Go through the records below and return each line that has "Closed" in it.

Records drawn from a dataset:
▶

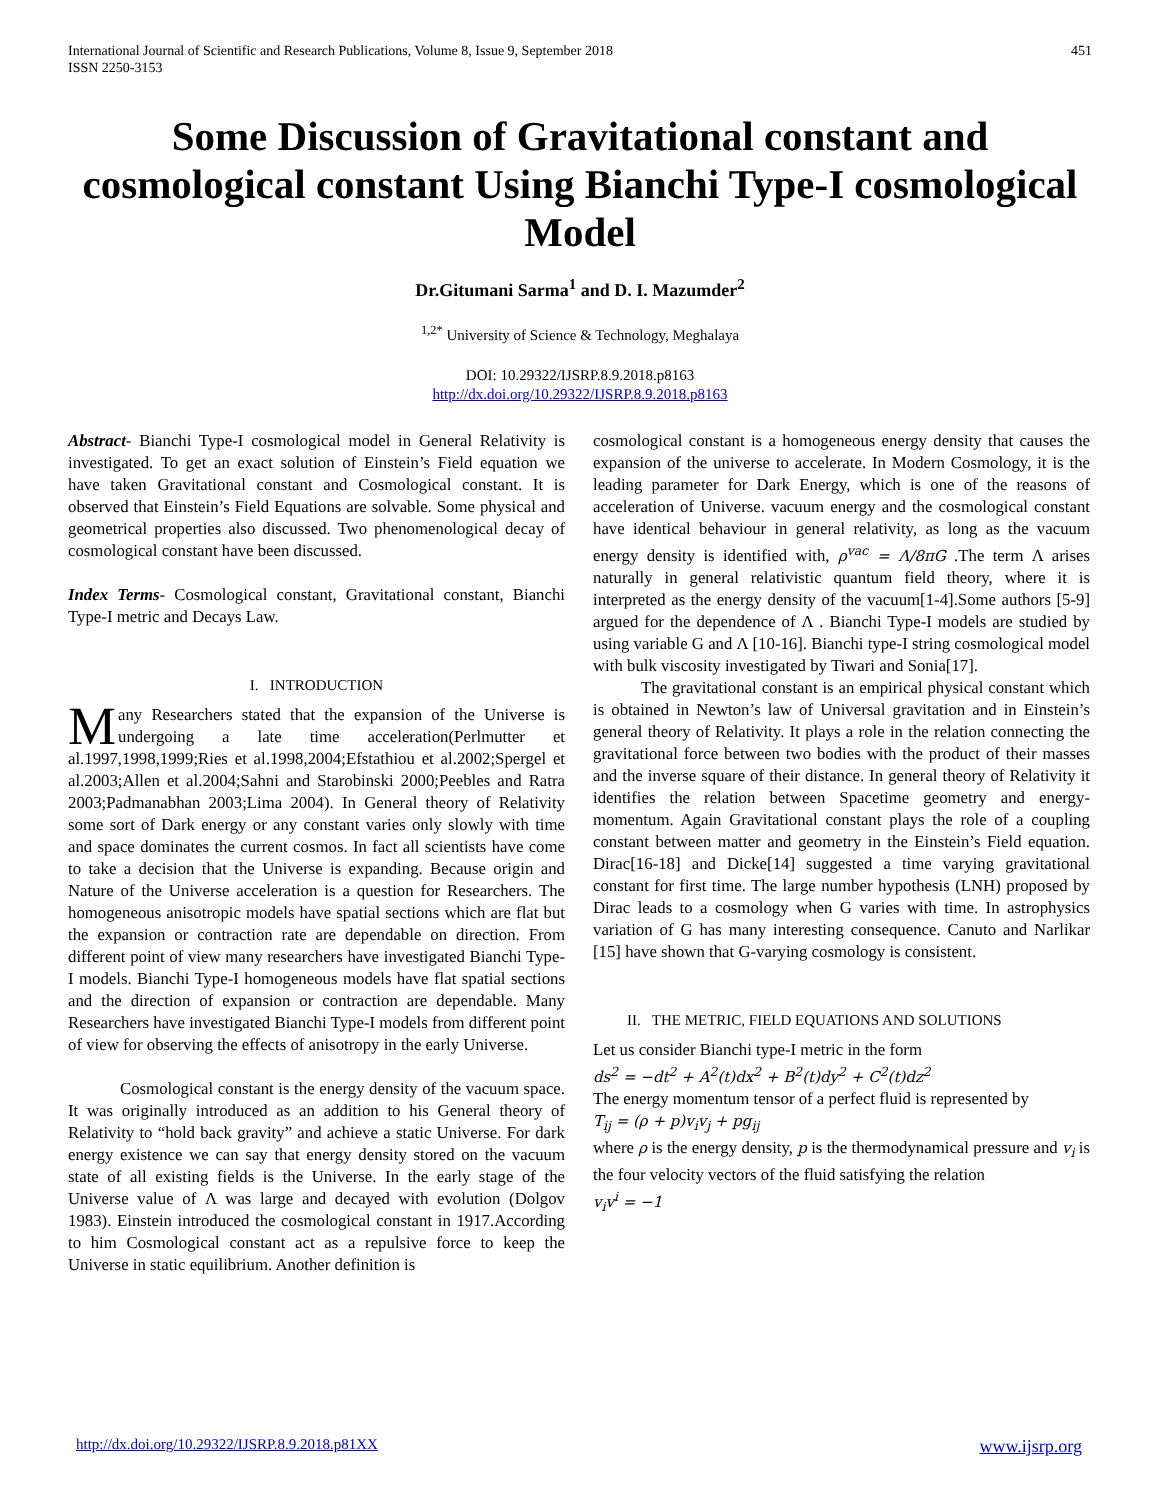International Journal of Scientific and Research Publications, Volume 8, Issue 9, September 2018
ISSN 2250-3153
451
Some Discussion of Gravitational constant and cosmological constant Using Bianchi Type-I cosmological Model
Dr.Gitumani Sarma<sup>1</sup> and D. I. Mazumder<sup>2</sup>
<sup>1,2*</sup> University of Science & Technology, Meghalaya
DOI: 10.29322/IJSRP.8.9.2018.p8163
http://dx.doi.org/10.29322/IJSRP.8.9.2018.p8163
Abstract- Bianchi Type-I cosmological model in General Relativity is investigated. To get an exact solution of Einstein’s Field equation we have taken Gravitational constant and Cosmological constant. It is observed that Einstein’s Field Equations are solvable. Some physical and geometrical properties also discussed. Two phenomenological decay of cosmological constant have been discussed.
Index Terms- Cosmological constant, Gravitational constant, Bianchi Type-I metric and Decays Law.
I. INTRODUCTION
Many Researchers stated that the expansion of the Universe is undergoing a late time acceleration(Perlmutter et al.1997,1998,1999;Ries et al.1998,2004;Efstathiou et al.2002;Spergel et al.2003;Allen et al.2004;Sahni and Starobinski 2000;Peebles and Ratra 2003;Padmanabhan 2003;Lima 2004). In General theory of Relativity some sort of Dark energy or any constant varies only slowly with time and space dominates the current cosmos. In fact all scientists have come to take a decision that the Universe is expanding. Because origin and Nature of the Universe acceleration is a question for Researchers. The homogeneous anisotropic models have spatial sections which are flat but the expansion or contraction rate are dependable on direction. From different point of view many researchers have investigated Bianchi Type-I models. Bianchi Type-I homogeneous models have flat spatial sections and the direction of expansion or contraction are dependable. Many Researchers have investigated Bianchi Type-I models from different point of view for observing the effects of anisotropy in the early Universe.
Cosmological constant is the energy density of the vacuum space. It was originally introduced as an addition to his General theory of Relativity to “hold back gravity” and achieve a static Universe. For dark energy existence we can say that energy density stored on the vacuum state of all existing fields is the Universe. In the early stage of the Universe value of Λ was large and decayed with evolution (Dolgov 1983). Einstein introduced the cosmological constant in 1917.According to him Cosmological constant act as a repulsive force to keep the Universe in static equilibrium. Another definition is
cosmological constant is a homogeneous energy density that causes the expansion of the universe to accelerate. In Modern Cosmology, it is the leading parameter for Dark Energy, which is one of the reasons of acceleration of Universe. vacuum energy and the cosmological constant have identical behaviour in general relativity, as long as the vacuum energy density is identified with, ρ<sup>vac</sup> = Λ/8πG .The term Λ arises naturally in general relativistic quantum field theory, where it is interpreted as the energy density of the vacuum[1-4].Some authors [5-9] argued for the dependence of Λ . Bianchi Type-I models are studied by using variable G and Λ [10-16]. Bianchi type-I string cosmological model with bulk viscosity investigated by Tiwari and Sonia[17].
The gravitational constant is an empirical physical constant which is obtained in Newton’s law of Universal gravitation and in Einstein’s general theory of Relativity. It plays a role in the relation connecting the gravitational force between two bodies with the product of their masses and the inverse square of their distance. In general theory of Relativity it identifies the relation between Spacetime geometry and energy-momentum. Again Gravitational constant plays the role of a coupling constant between matter and geometry in the Einstein’s Field equation. Dirac[16-18] and Dicke[14] suggested a time varying gravitational constant for first time. The large number hypothesis (LNH) proposed by Dirac leads to a cosmology when G varies with time. In astrophysics variation of G has many interesting consequence. Canuto and Narlikar [15] have shown that G-varying cosmology is consistent.
II. THE METRIC, FIELD EQUATIONS AND SOLUTIONS
Let us consider Bianchi type-I metric in the form
ds<sup>2</sup> = −dt<sup>2</sup> + A<sup>2</sup>(t)dx<sup>2</sup> + B<sup>2</sup>(t)dy<sup>2</sup> + C<sup>2</sup>(t)dz<sup>2</sup>
The energy momentum tensor of a perfect fluid is represented by
T<sub>ij</sub> = (ρ + p)v<sub>i</sub>v<sub>j</sub> + pg<sub>ij</sub>
where ρ is the energy density, p is the thermodynamical pressure and v<sub>i</sub> is the four velocity vectors of the fluid satisfying the relation
v<sub>i</sub>v<sup>i</sup> = −1
http://dx.doi.org/10.29322/IJSRP.8.9.2018.p81XX www.ijsrp.org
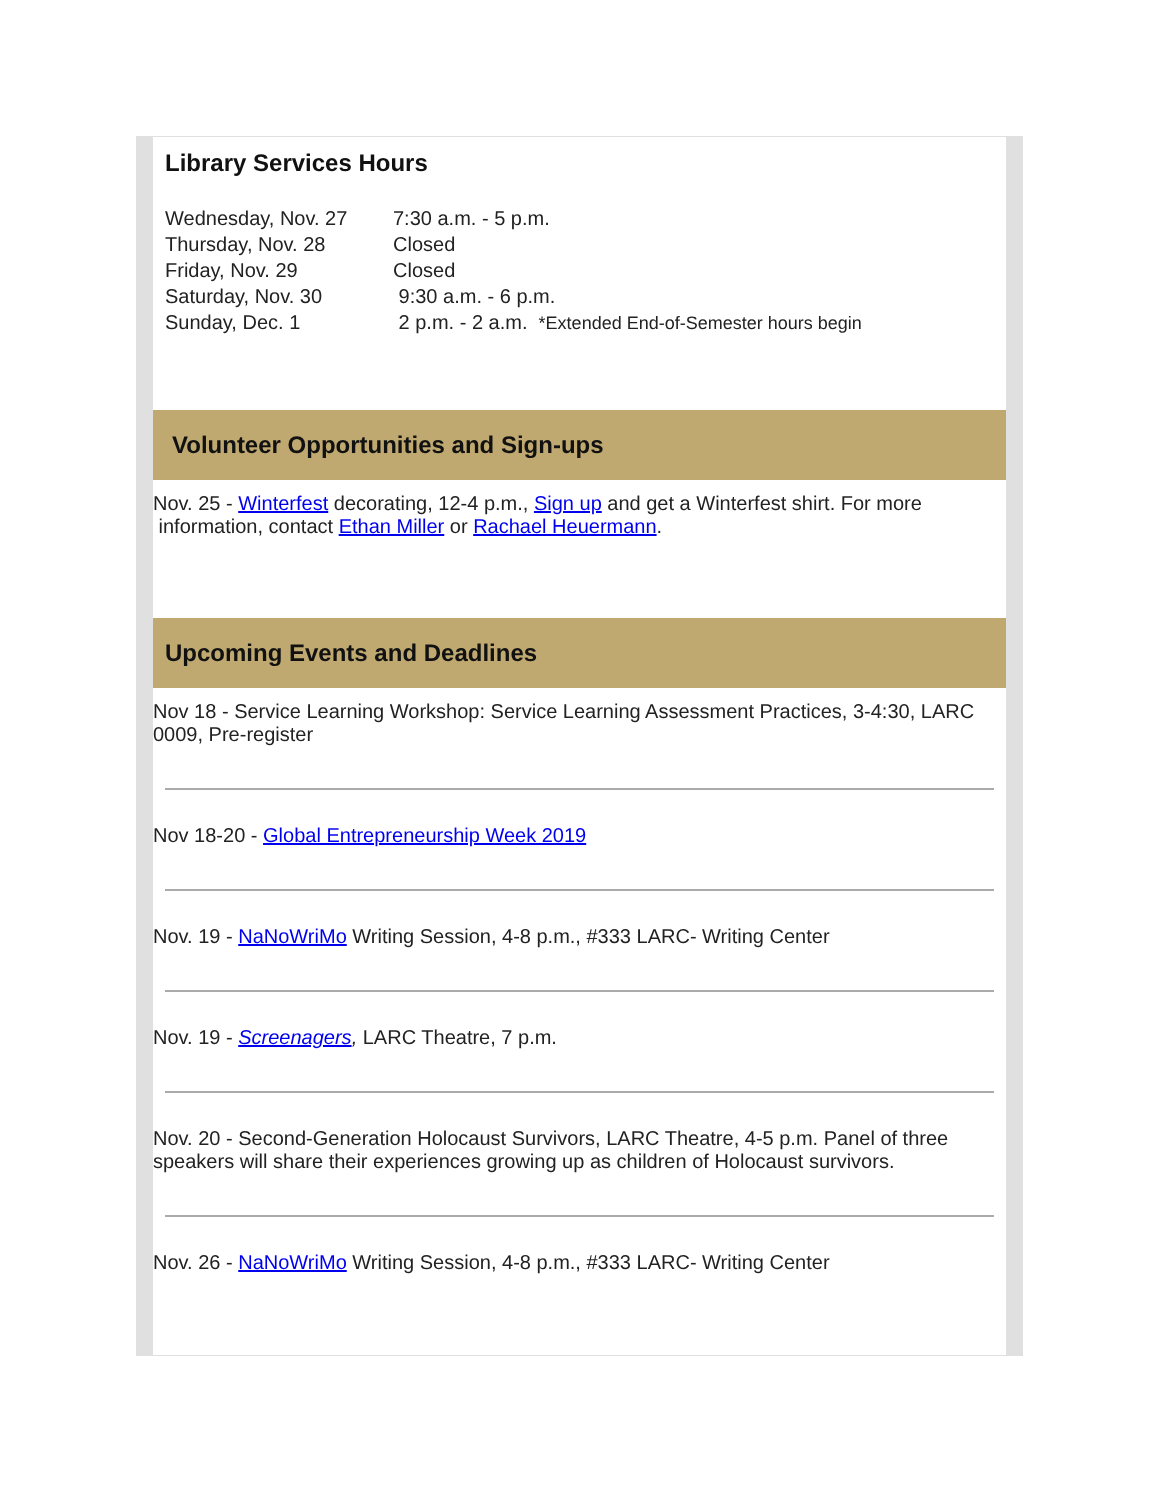Library Services Hours
| Wednesday, Nov. 27 | 7:30 a.m. - 5 p.m. |
| Thursday, Nov. 28 | Closed |
| Friday, Nov. 29 | Closed |
| Saturday, Nov. 30 | 9:30 a.m. - 6 p.m. |
| Sunday, Dec. 1 | 2 p.m. - 2 a.m. *Extended End-of-Semester hours begin |
Volunteer Opportunities and Sign-ups
Nov. 25 - Winterfest decorating, 12-4 p.m., Sign up and get a Winterfest shirt. For more information, contact Ethan Miller or Rachael Heuermann.
Upcoming Events and Deadlines
Nov 18 - Service Learning Workshop: Service Learning Assessment Practices, 3-4:30, LARC 0009, Pre-register
Nov 18-20 - Global Entrepreneurship Week 2019
Nov. 19 - NaNoWriMo Writing Session, 4-8 p.m., #333 LARC- Writing Center
Nov. 19 - Screenagers, LARC Theatre, 7 p.m.
Nov. 20 - Second-Generation Holocaust Survivors, LARC Theatre, 4-5 p.m. Panel of three speakers will share their experiences growing up as children of Holocaust survivors.
Nov. 26 - NaNoWriMo Writing Session, 4-8 p.m., #333 LARC- Writing Center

◀

REPLY TO THE EXERCISE:
| Thursday, Nov. 28 | Closed |
| Friday, Nov. 29 | Closed |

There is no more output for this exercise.